Gli autoarticolati e i treni merci hanno ormai sostituito i caratteristici esemplari di camelus bactrianus, l’animale utilizzato per millenni da mercanti e diplomatici in transito nei territori di alcuni tra gli imperi e i regni più importanti della storia. Alle infrastrutture del Passo di Alataw, si inoltre è affiancato il moderno interporto di Khorgos, cruciale snodo energetico e commerciale tra Cina e Kazakhstan.
Stando ai dati delle autorità doganali cinesi, nel 2024 il commercio tra la Cina e i cinque Paesi dell’Asia Centrale ha totalizzato un valore pari a 94,8 miliardi di dollari, in crescita di 5,4 miliardi rispetto all’anno precedente. Nello stesso periodo, i treni merci nelle due direzioni hanno compiuto 12.000 viaggi trasportando beni per 880.000 TEU, rispettivamente in aumento del 10% e del 12% sul 2023. I numeri parziali di quest’anno indicano una tendenza in crescita, con 4.725 viaggi nei primi quattro mesi del 2025, per un incremento del 21% rispetto allo stesso periodo dell’anno scorso.

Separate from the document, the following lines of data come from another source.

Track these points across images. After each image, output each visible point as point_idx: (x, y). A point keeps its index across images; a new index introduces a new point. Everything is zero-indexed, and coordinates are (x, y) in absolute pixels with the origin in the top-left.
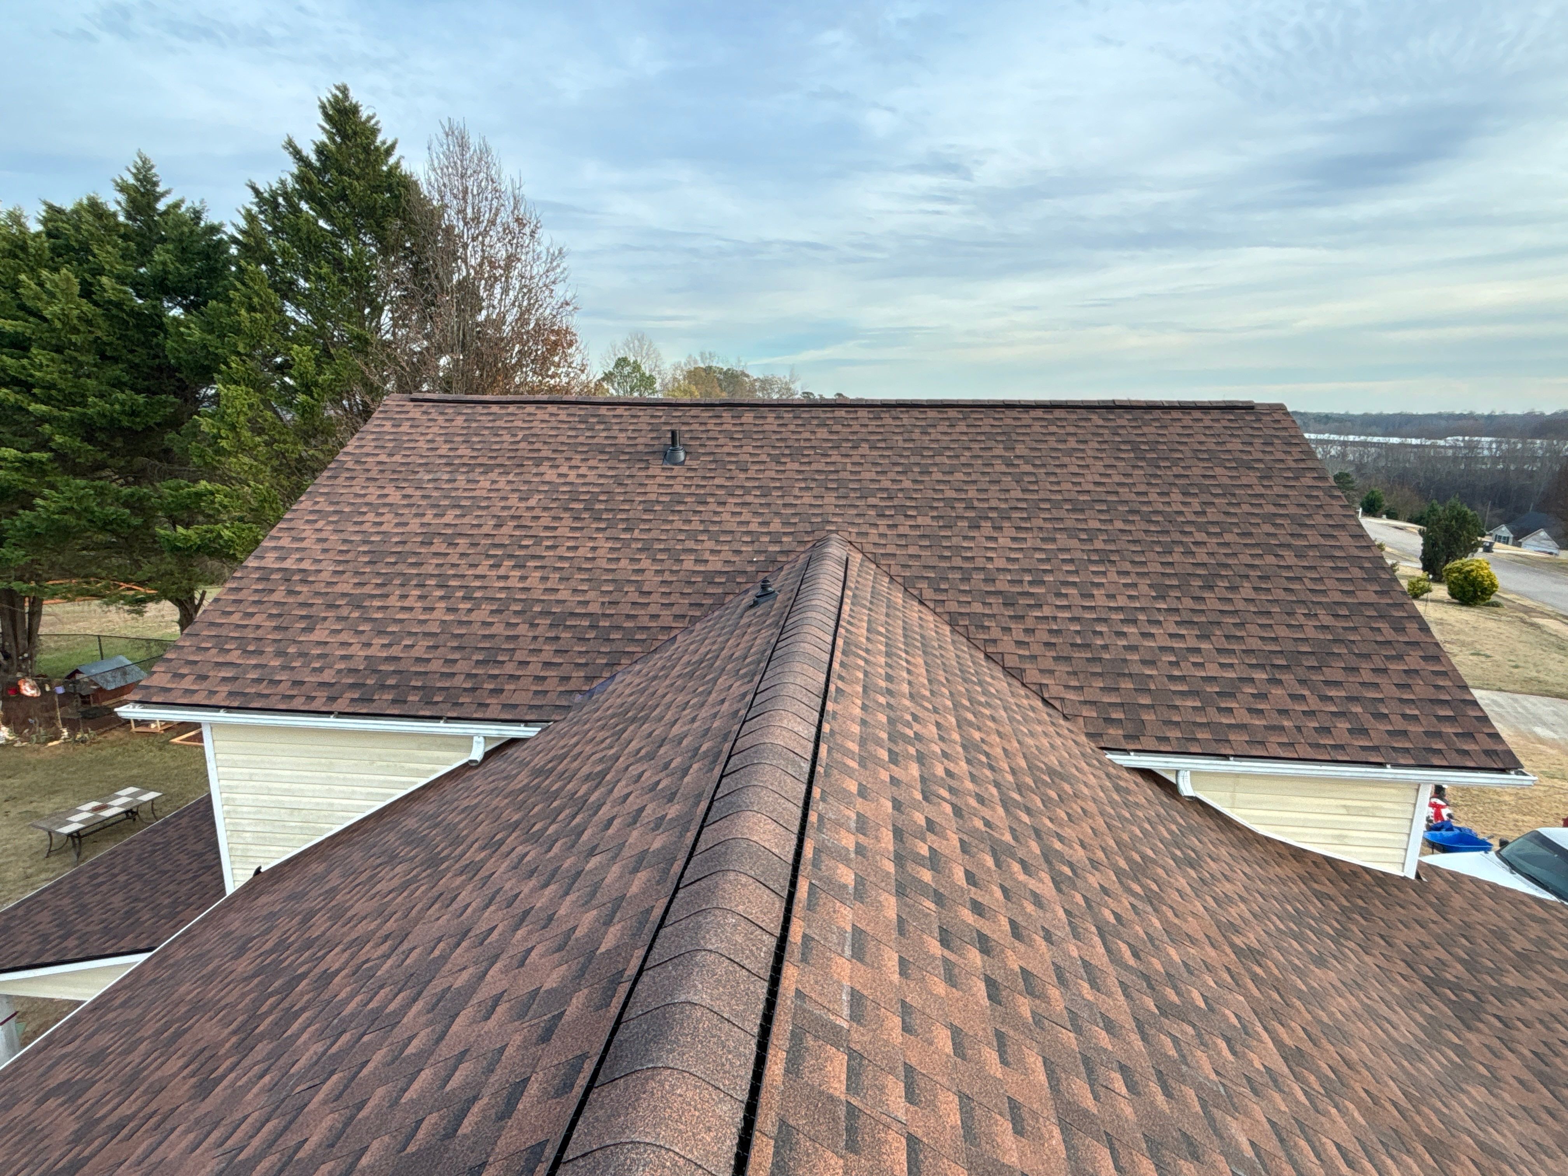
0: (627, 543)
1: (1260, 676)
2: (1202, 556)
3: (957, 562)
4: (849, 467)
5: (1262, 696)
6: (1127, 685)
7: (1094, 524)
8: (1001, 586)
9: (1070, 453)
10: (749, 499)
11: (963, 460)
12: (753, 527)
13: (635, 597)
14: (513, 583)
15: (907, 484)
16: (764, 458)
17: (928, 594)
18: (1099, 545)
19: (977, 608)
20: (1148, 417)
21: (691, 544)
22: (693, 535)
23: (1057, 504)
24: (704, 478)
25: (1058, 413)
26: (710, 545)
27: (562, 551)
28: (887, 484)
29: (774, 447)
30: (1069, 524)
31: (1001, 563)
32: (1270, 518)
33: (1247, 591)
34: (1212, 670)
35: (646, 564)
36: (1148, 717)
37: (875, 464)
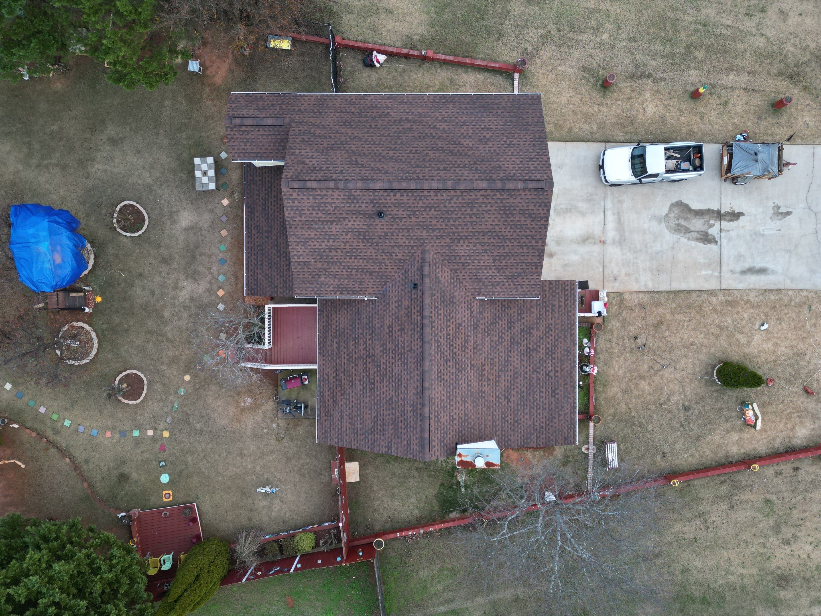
0: (378, 250)
1: (505, 281)
2: (507, 250)
3: (454, 254)
4: (429, 220)
5: (503, 285)
6: (481, 284)
7: (486, 240)
8: (462, 260)
9: (487, 211)
10: (404, 233)
11: (459, 216)
12: (407, 244)
13: (384, 267)
14: (357, 263)
15: (444, 226)
16: (405, 216)
17: (447, 264)
18: (485, 247)
19: (456, 267)
20: (513, 193)
21: (393, 250)
22: (393, 247)
23: (479, 233)
24: (391, 225)
26: (397, 250)
27: (364, 254)
28: (439, 226)
29: (408, 211)
30: (481, 240)
31: (463, 254)
32: (526, 236)
33: (512, 260)
34: (497, 280)
35: (384, 257)
36: (482, 290)
37: (436, 218)
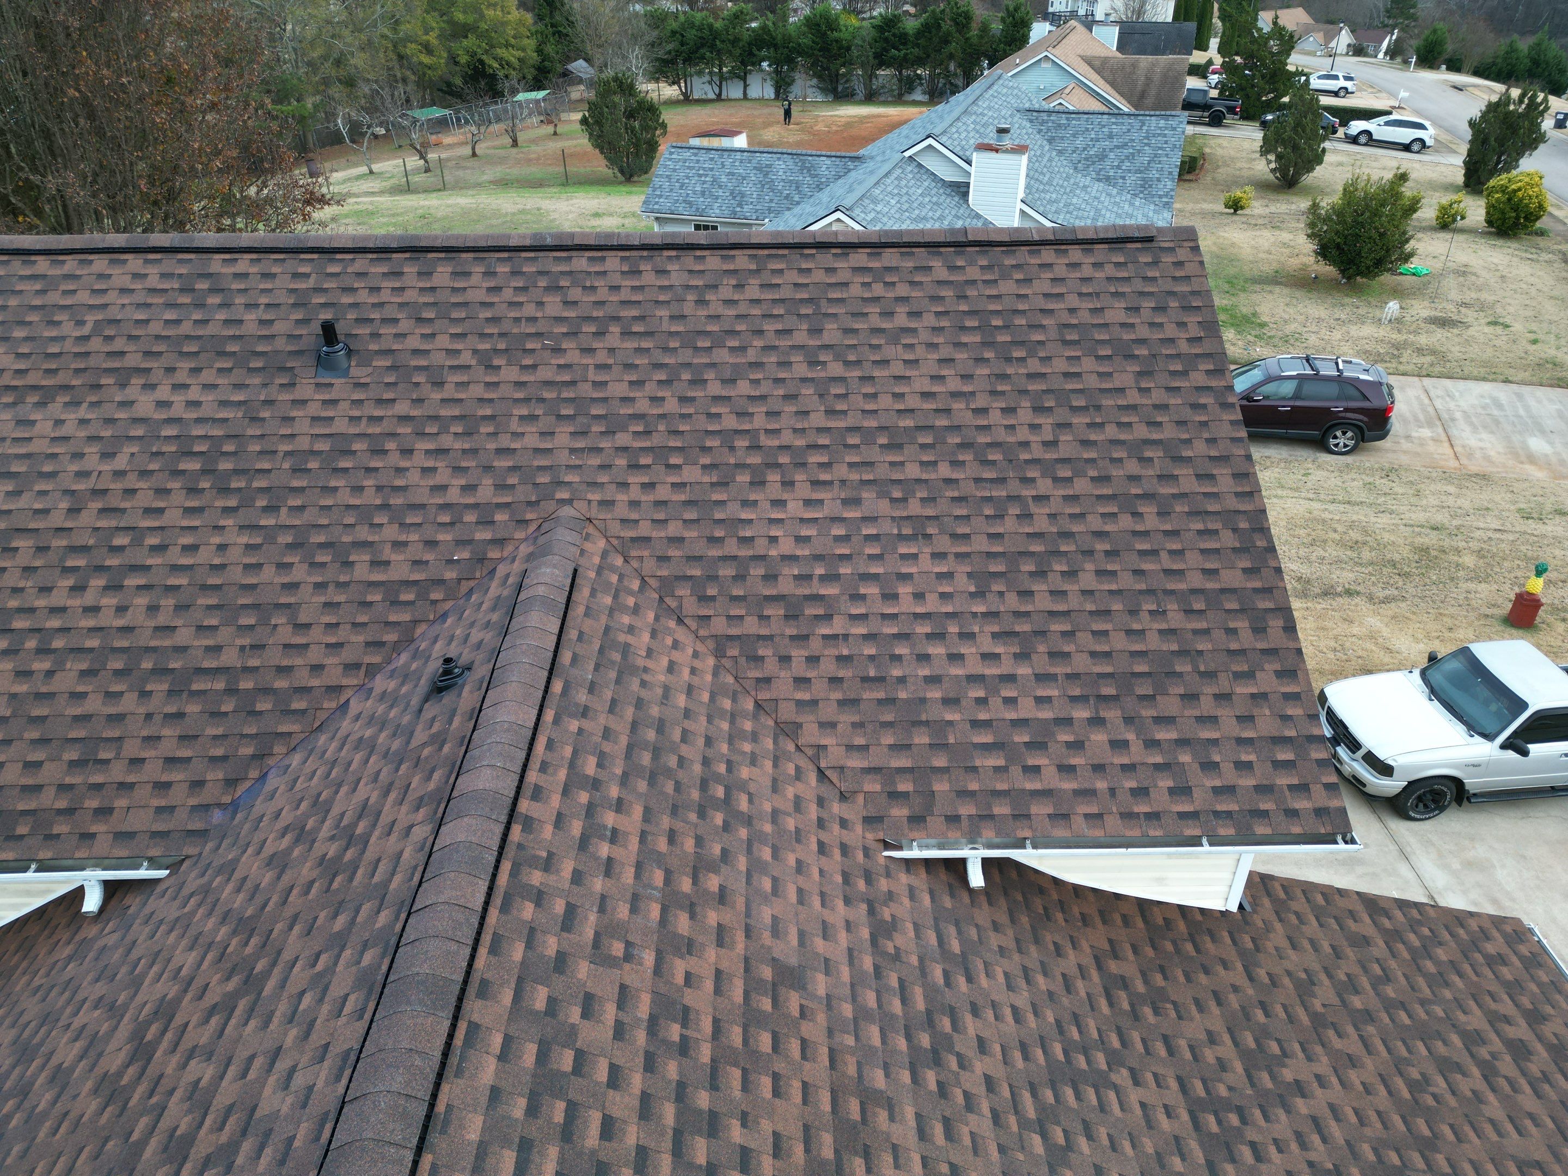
0: (270, 534)
1: (1081, 713)
2: (1041, 524)
3: (731, 548)
4: (592, 375)
5: (1077, 746)
6: (921, 738)
7: (913, 471)
8: (785, 586)
9: (896, 336)
10: (447, 441)
11: (751, 355)
12: (453, 496)
13: (286, 634)
14: (108, 619)
15: (671, 406)
16: (466, 358)
17: (691, 607)
18: (914, 508)
19: (751, 626)
20: (1009, 261)
21: (363, 533)
22: (365, 514)
23: (868, 436)
24: (380, 402)
25: (890, 258)
26: (391, 532)
27: (175, 556)
28: (643, 406)
29: (482, 336)
30: (882, 472)
31: (787, 546)
32: (1137, 449)
33: (1087, 580)
35: (299, 573)
37: (629, 367)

Sebbene le cifre del traffico commerciale siano ancora molto lontane da quelle relative al trasporto marittimo, la regione si sta seriamente candidando a diventare un’alternativa credibile alle rotte tradizionali, in particolare grazie all’integrazione tra la BRI e il progetto multimodale del Corridoio Mediano (TITR), nel tentativo di estendere le arterie terrestri della Nuova Via della Seta all’Azerbaigian, attraverso il Mar Caspio, e quindi alla Turchia, via Georgia, raggiungendo infine il Mediterraneo. Il percorso, se implementato e solidamente strutturato, sarebbe quindi una soluzione ideale per impedire che interferenze esterne, amplificando l’instabilità in Europa Orientale o nel Medio Oriente, possano minare il regolare flusso di scambi tra Cina ed Europa.

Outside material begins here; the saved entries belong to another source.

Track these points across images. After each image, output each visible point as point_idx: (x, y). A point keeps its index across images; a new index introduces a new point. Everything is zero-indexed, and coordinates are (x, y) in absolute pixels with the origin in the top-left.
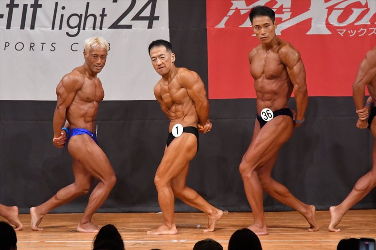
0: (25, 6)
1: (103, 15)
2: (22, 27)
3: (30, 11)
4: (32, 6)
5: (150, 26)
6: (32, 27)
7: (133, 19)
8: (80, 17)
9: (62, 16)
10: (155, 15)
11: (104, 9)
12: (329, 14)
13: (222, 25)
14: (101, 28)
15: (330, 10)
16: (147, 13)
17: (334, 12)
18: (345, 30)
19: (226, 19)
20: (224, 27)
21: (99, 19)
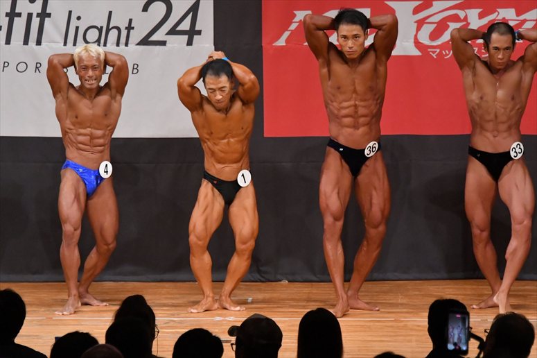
0: (30, 15)
1: (129, 28)
2: (26, 42)
3: (36, 22)
4: (38, 15)
5: (190, 43)
6: (39, 42)
7: (168, 34)
8: (100, 30)
9: (77, 28)
10: (197, 29)
11: (131, 21)
12: (418, 29)
13: (281, 42)
14: (126, 45)
15: (420, 23)
16: (185, 25)
17: (425, 26)
18: (438, 50)
19: (287, 34)
20: (284, 44)
21: (124, 33)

Piattaforme multilaterali come il Vertice Cina-Asia Centrale o la stessa SCO sono indubbiamente chiamate a consolidare la stabilità politica e la crescita economica nella regione eurasiatica, intercettando le esigenze poste dal mutamento di paradigma nel quadro della governance globale, in una direzione più inclusiva e più aperta alle richieste provenienti da attori emergenti desiderosi di fuoriuscire dalla condizione di irrilevanza cui sono stati a lungo relegati nel passato.